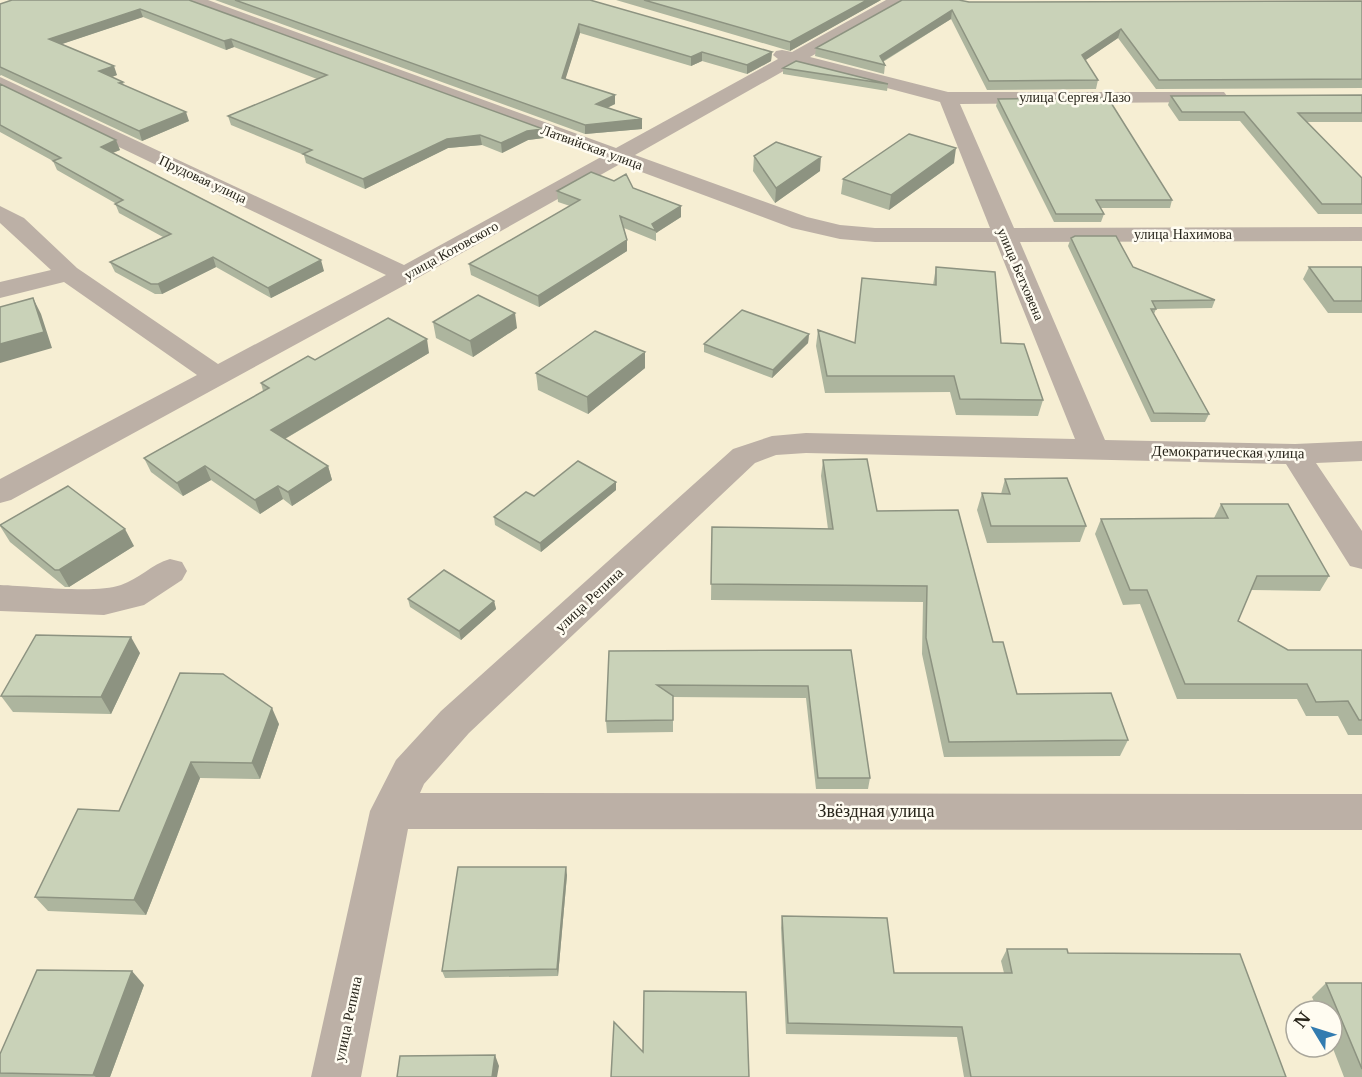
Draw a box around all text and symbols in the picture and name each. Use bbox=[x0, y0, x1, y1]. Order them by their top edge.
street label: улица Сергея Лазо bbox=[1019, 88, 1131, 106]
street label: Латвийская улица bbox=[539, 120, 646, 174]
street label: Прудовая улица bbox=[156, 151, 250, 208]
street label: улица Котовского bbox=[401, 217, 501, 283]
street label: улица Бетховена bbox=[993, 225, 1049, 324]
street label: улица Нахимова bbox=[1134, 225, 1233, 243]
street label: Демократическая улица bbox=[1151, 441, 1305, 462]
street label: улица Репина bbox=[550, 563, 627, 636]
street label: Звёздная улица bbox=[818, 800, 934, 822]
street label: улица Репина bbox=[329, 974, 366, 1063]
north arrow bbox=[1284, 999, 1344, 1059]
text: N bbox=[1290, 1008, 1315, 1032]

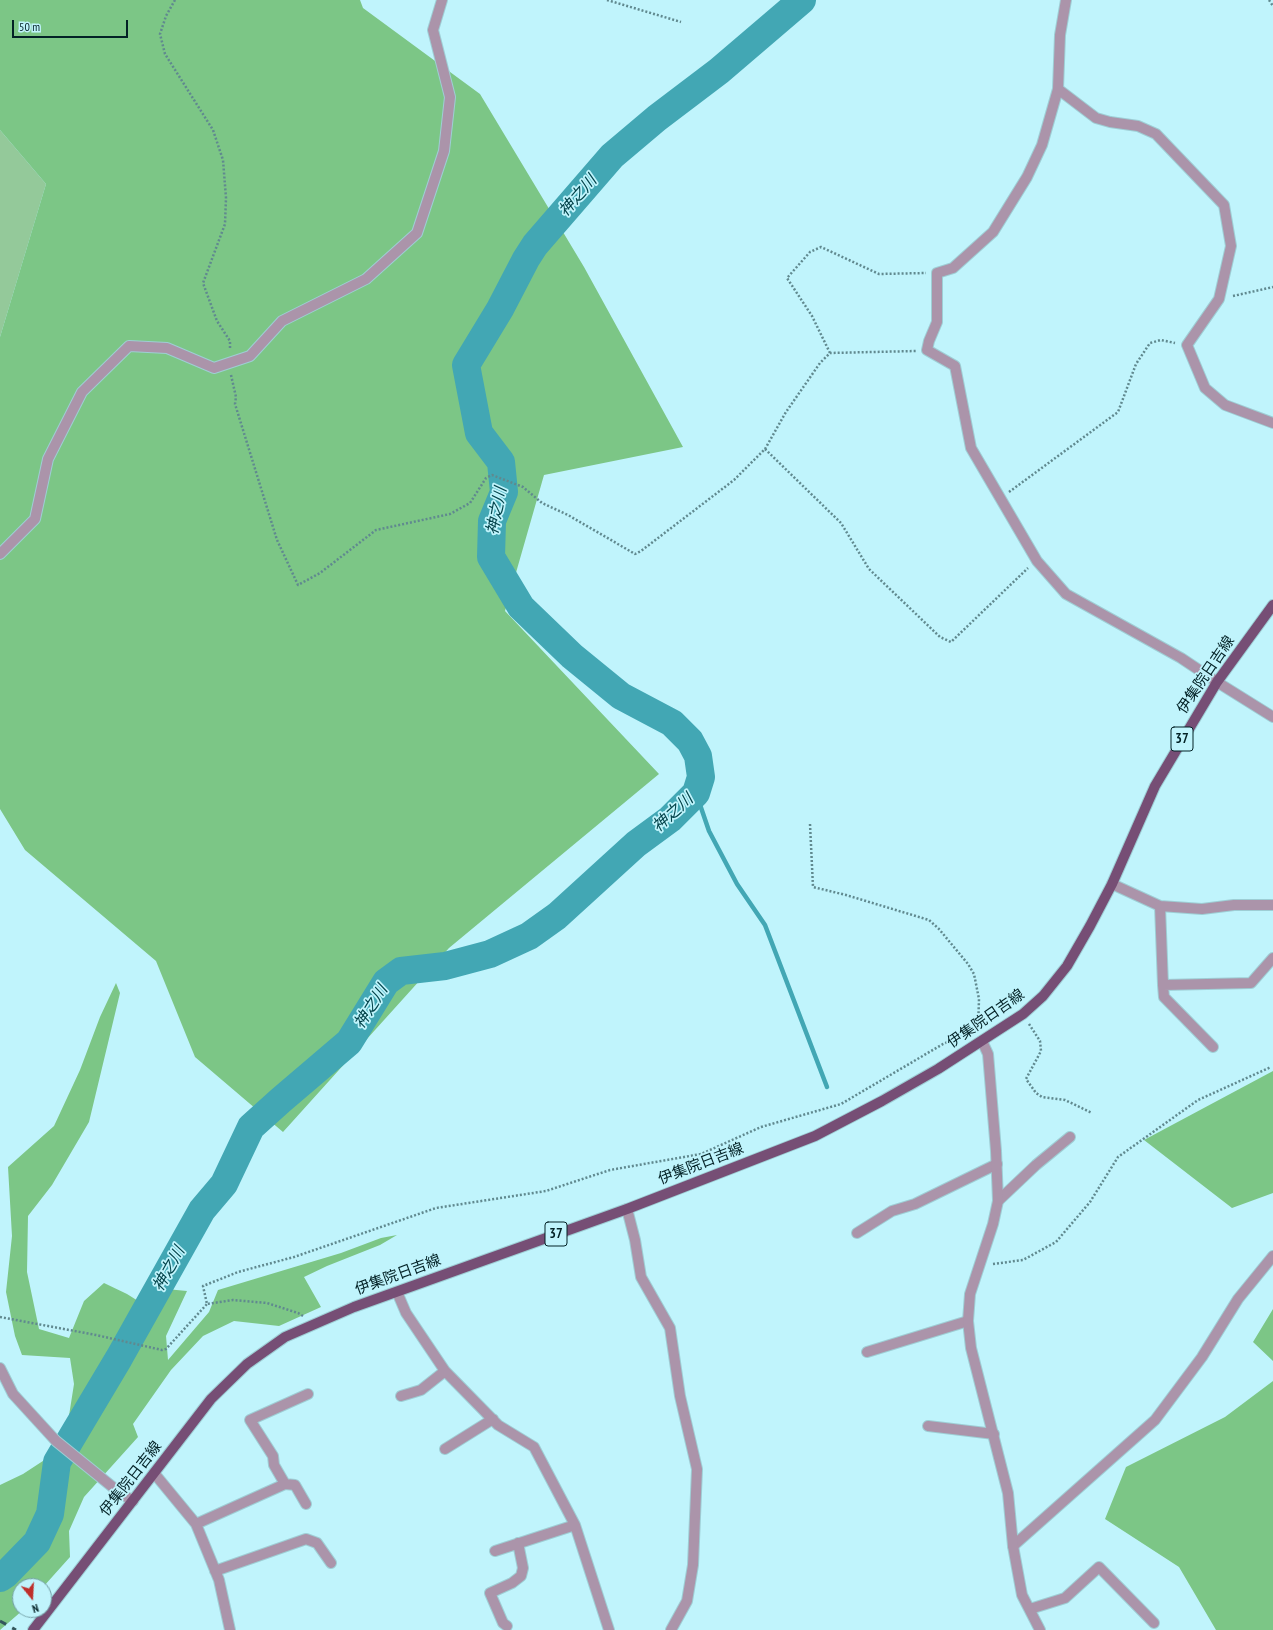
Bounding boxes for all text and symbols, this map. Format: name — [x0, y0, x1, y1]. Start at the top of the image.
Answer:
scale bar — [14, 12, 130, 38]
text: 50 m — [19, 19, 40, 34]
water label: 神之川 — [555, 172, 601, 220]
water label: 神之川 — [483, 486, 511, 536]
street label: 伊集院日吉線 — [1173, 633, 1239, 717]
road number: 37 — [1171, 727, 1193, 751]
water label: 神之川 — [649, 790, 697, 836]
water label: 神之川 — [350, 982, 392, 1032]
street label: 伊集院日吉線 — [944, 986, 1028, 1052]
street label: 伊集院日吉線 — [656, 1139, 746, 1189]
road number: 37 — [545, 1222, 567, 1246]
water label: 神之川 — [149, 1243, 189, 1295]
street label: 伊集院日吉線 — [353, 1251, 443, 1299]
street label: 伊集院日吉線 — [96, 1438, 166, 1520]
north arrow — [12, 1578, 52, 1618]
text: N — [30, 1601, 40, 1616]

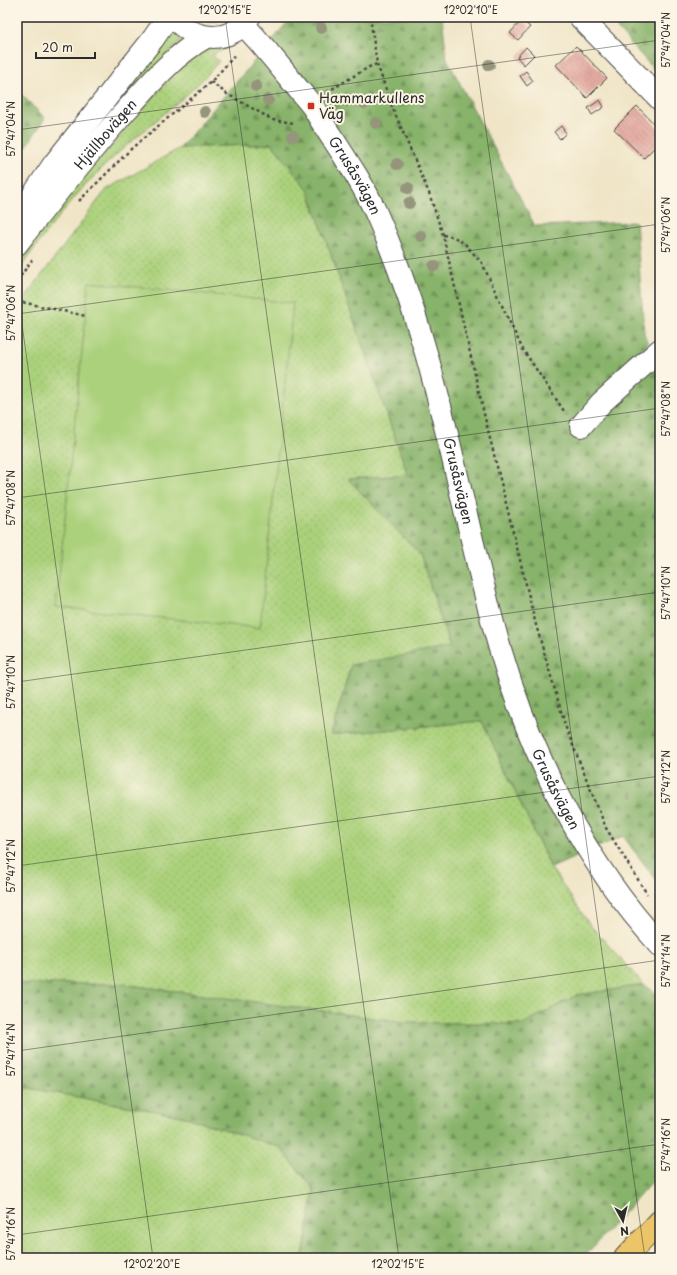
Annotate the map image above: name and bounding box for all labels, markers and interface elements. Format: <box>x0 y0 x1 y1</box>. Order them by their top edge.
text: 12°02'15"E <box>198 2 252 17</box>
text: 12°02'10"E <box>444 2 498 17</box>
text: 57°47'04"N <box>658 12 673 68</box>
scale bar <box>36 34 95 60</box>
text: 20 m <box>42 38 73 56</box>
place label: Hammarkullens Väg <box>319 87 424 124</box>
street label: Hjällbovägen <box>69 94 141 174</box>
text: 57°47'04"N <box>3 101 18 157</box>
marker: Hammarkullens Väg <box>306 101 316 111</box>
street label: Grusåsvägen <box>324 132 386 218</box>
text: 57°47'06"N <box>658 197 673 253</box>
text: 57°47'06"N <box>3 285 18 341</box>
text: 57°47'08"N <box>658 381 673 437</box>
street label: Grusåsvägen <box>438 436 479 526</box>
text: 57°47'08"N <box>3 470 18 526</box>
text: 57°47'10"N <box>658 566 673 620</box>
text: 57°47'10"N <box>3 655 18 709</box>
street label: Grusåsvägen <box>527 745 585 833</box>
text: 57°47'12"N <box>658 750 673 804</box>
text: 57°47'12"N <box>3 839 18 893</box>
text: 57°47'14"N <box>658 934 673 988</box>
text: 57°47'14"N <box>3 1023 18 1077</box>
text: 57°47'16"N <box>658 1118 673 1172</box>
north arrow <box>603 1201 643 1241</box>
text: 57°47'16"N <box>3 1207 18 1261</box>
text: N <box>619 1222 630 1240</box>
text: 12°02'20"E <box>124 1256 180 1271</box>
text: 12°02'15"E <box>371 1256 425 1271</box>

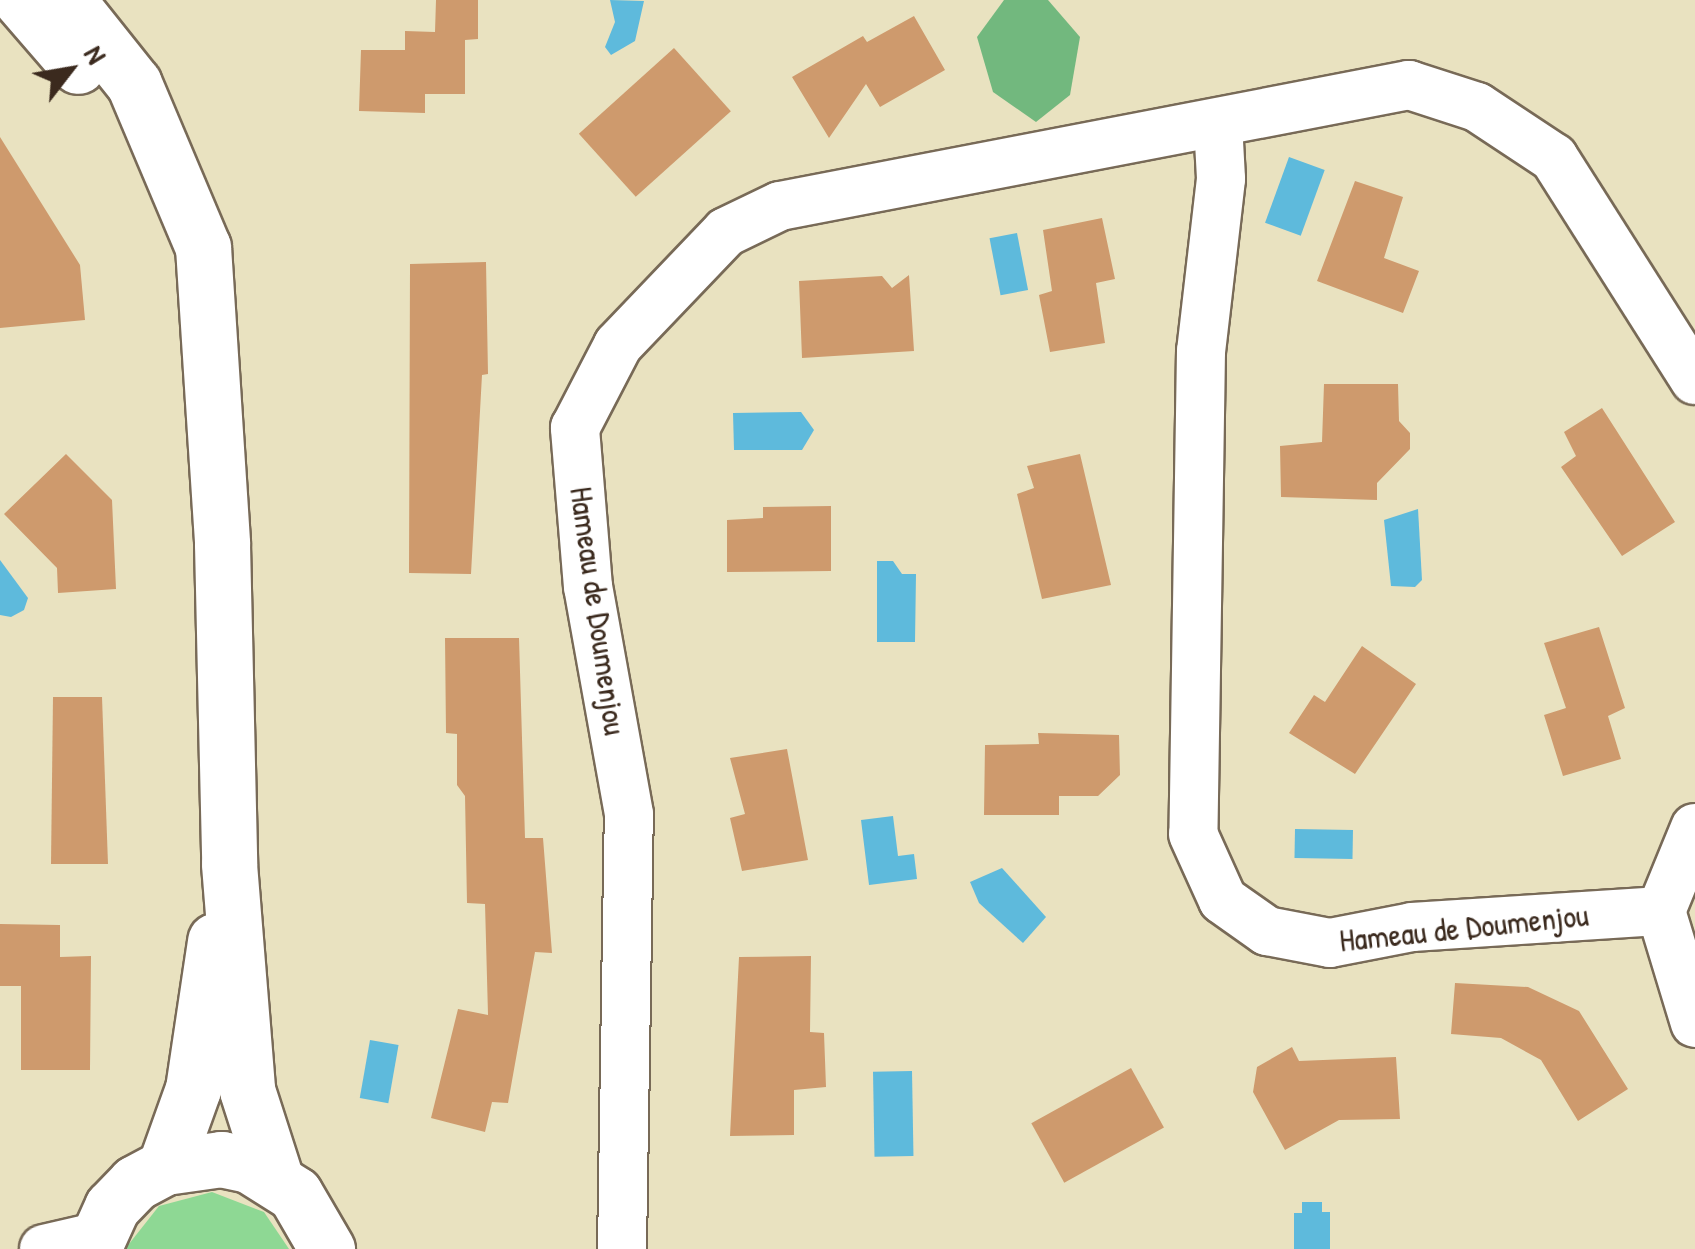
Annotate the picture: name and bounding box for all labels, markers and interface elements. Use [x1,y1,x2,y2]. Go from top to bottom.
____________________
**HOW TO COMPLETE THIS TASK**
Repeat the records word for word, skipping pictures.

**RESPONSE AREA**
Draw a box around all text and symbols in the picture and name each. Use bbox=[x0, y0, x1, y1]. Order them by their top edge.
street label: улица Сергея Лазо bbox=[1019, 88, 1131, 106]
street label: Латвийская улица bbox=[539, 120, 646, 174]
street label: Прудовая улица bbox=[156, 151, 250, 208]
street label: улица Котовского bbox=[401, 217, 501, 283]
street label: улица Бетховена bbox=[993, 225, 1049, 324]
street label: улица Нахимова bbox=[1134, 225, 1233, 243]
street label: Демократическая улица bbox=[1151, 441, 1305, 462]
street label: улица Репина bbox=[550, 563, 627, 636]
street label: Звёздная улица bbox=[818, 800, 934, 822]
street label: улица Репина bbox=[329, 974, 366, 1063]
north arrow bbox=[1284, 999, 1344, 1059]
text: N bbox=[1290, 1008, 1315, 1032]

Bounding boxes for all text and symbols, this map. Format: name — [x0, y0, x1, y1]. Start at the top of the image.
Answer:
scale bar — [14, 12, 130, 38]
text: 50 m — [19, 19, 40, 34]
water label: 神之川 — [555, 172, 601, 220]
water label: 神之川 — [483, 486, 511, 536]
street label: 伊集院日吉線 — [1173, 633, 1239, 717]
road number: 37 — [1171, 727, 1193, 751]
water label: 神之川 — [649, 790, 697, 836]
water label: 神之川 — [350, 982, 392, 1032]
street label: 伊集院日吉線 — [944, 986, 1028, 1052]
street label: 伊集院日吉線 — [656, 1139, 746, 1189]
road number: 37 — [545, 1222, 567, 1246]
water label: 神之川 — [149, 1243, 189, 1295]
street label: 伊集院日吉線 — [353, 1251, 443, 1299]
street label: 伊集院日吉線 — [96, 1438, 166, 1520]
north arrow — [12, 1578, 52, 1618]
text: N — [30, 1601, 40, 1616]

Annotate the map image above: name and bounding box for all labels, markers and interface elements. Format: <box>x0 y0 x1 y1</box>. Order them by their top edge.
text: 12°02'15"E <box>198 2 252 17</box>
text: 12°02'10"E <box>444 2 498 17</box>
text: 57°47'04"N <box>658 12 673 68</box>
scale bar <box>36 34 95 60</box>
text: 20 m <box>42 38 73 56</box>
place label: Hammarkullens Väg <box>319 87 424 124</box>
street label: Hjällbovägen <box>69 94 141 174</box>
text: 57°47'04"N <box>3 101 18 157</box>
marker: Hammarkullens Väg <box>306 101 316 111</box>
street label: Grusåsvägen <box>324 132 386 218</box>
text: 57°47'06"N <box>658 197 673 253</box>
text: 57°47'06"N <box>3 285 18 341</box>
text: 57°47'08"N <box>658 381 673 437</box>
street label: Grusåsvägen <box>438 436 479 526</box>
text: 57°47'08"N <box>3 470 18 526</box>
text: 57°47'10"N <box>658 566 673 620</box>
text: 57°47'10"N <box>3 655 18 709</box>
street label: Grusåsvägen <box>527 745 585 833</box>
text: 57°47'12"N <box>658 750 673 804</box>
text: 57°47'12"N <box>3 839 18 893</box>
text: 57°47'14"N <box>658 934 673 988</box>
text: 57°47'14"N <box>3 1023 18 1077</box>
text: 57°47'16"N <box>658 1118 673 1172</box>
north arrow <box>603 1201 643 1241</box>
text: 57°47'16"N <box>3 1207 18 1261</box>
text: N <box>619 1222 630 1240</box>
text: 12°02'20"E <box>124 1256 180 1271</box>
text: 12°02'15"E <box>371 1256 425 1271</box>

Annotate the picture: name and bounding box for all labels, markers and interface elements. Use [x1,y1,x2,y2]. Go from top to bottom.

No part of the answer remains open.